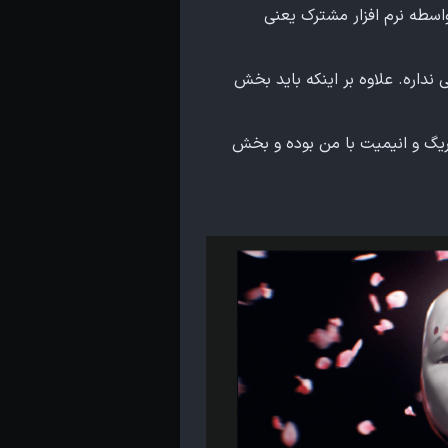
واسطه نرم افزار مشترک یعنی
نداره. علاوه بر اینکه باید بخش
یگ و انیمیت با من بوده و بخش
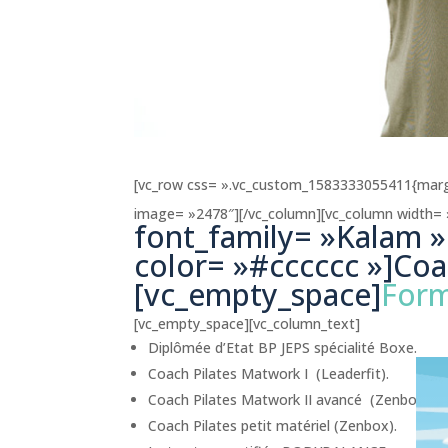
[vc_row css= ».vc_custom_1583333055411{margin
image= »2478″][/vc_column][vc_column width= 
font_family= »Kalam »
color= »#cccccc »]Coa
[vc_empty_space]
Form
[vc_empty_space][vc_column_text]
Diplômée d’Etat BP JEPS spécialité Boxe.
Coach Pilates Matwork I (Leaderfit).
Coach Pilates Matwork II avancé (Zenbox).
Coach Pilates petit matériel (Zenbox).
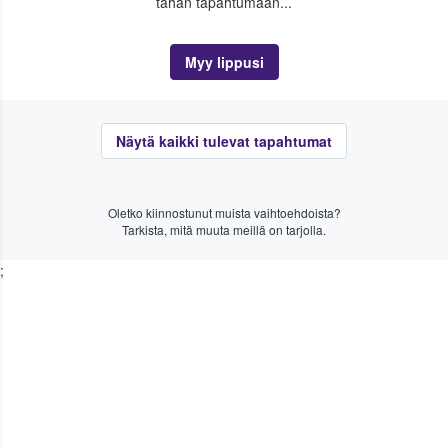
tähän tapahtumaan...
Myy lippusi
Näytä kaikki tulevat tapahtumat
Oletko kiinnostunut muista vaihtoehdoista?
Tarkista, mitä muuta meillä on tarjolla.
;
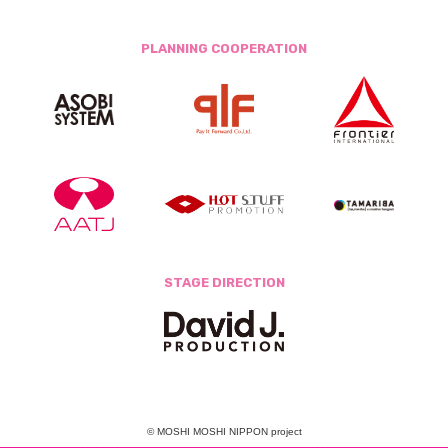
PLANNING COOPERATION
STAGE DIRECTION
© MOSHI MOSHI NIPPON project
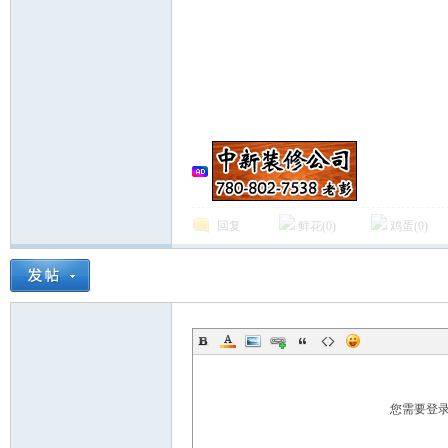
德
回复
鲜花(
0
)
鸡蛋(
0
)
蒙
您需要登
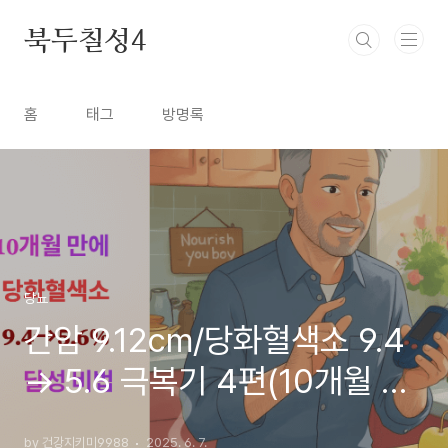
본문 바로가기
북두칠성4
홈
태그
방명록
당뇨
간암 9.12cm/당화혈색소 9.4
→ 5.6 극복기 4편(10개월 만
에 당화혈색소 5.6% 달성 비
by 건강지키미9988
2025. 6. 7.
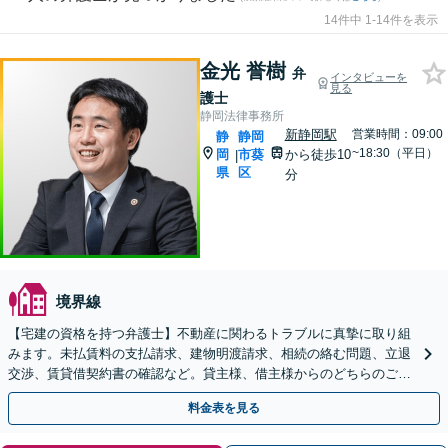
14件中 1-14件を表示
金光 誉樹
弁
インタビューを
見る
護士
静岡法律事務所
新静岡駅
営業時間：09:00
静
静岡
~18:30（平日）
岡
市葵
から徒歩10
|
県
区
分
境界線
【宅建の資格を持つ弁護士】不動産に関わるトラブルに真摯に取り組
みます。未払賃料の支払請求、建物明渡請求、相続の絡む問題、立退
交渉、賃貸借契約書の確認など。貸主様、借主様からのどちらのご相
談にも応じ、しこりの残らない解決を目指します。
料金表を見る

+ + + + +

EXERCISE BRIEF
Please swap "Coach" for "Instructor" everywhere in the listing above and give its text again with nothing else altered, leaving out the pictures.

FINAL ANSWER
واسطه نرم افزار مشترک یعنی
نداره. علاوه بر اینکه باید بخش
یگ و انیمیت با من بوده و بخش
[vc_row css= ».vc_custom_1583333055411{margin
image= »2478″][/vc_column][vc_column width= 
font_family= »Kalam »
color= »#cccccc »]Coa
[vc_empty_space]
Form
[vc_empty_space][vc_column_text]
Diplômée d’Etat BP JEPS spécialité Boxe.
Instructor Pilates Matwork I (Leaderfit).
Instructor Pilates Matwork II avancé (Zenbox).
Instructor Pilates petit matériel (Zenbox).
tähän tapahtumaan...
Myy lippusi
Näytä kaikki tulevat tapahtumat
Oletko kiinnostunut muista vaihtoehdoista?
Tarkista, mitä muuta meillä on tarjolla.
;
PLANNING COOPERATION
STAGE DIRECTION
© MOSHI MOSHI NIPPON project
德
回复
鲜花(
0
)
鸡蛋(
0
)
蒙
您需要登
본문 바로가기
북두칠성4
홈
태그
방명록
당뇨
간암 9.12cm/당화혈색소 9.4
→ 5.6 극복기 4편(10개월 만
에 당화혈색소 5.6% 달성 비
by 건강지키미9988
2025. 6. 7.
14件中 1-14件を表示
金光 誉樹
弁
インタビューを
見る
護士
静岡法律事務所
新静岡駅
営業時間：09:00
静
静岡
~18:30（平日）
岡
市葵
から徒歩10
|
県
区
分
境界線
【宅建の資格を持つ弁護士】不動産に関わるトラブルに真摯に取り組
みます。未払賃料の支払請求、建物明渡請求、相続の絡む問題、立退
交渉、賃貸借契約書の確認など。貸主様、借主様からのどちらのご相
談にも応じ、しこりの残らない解決を目指します。
料金表を見る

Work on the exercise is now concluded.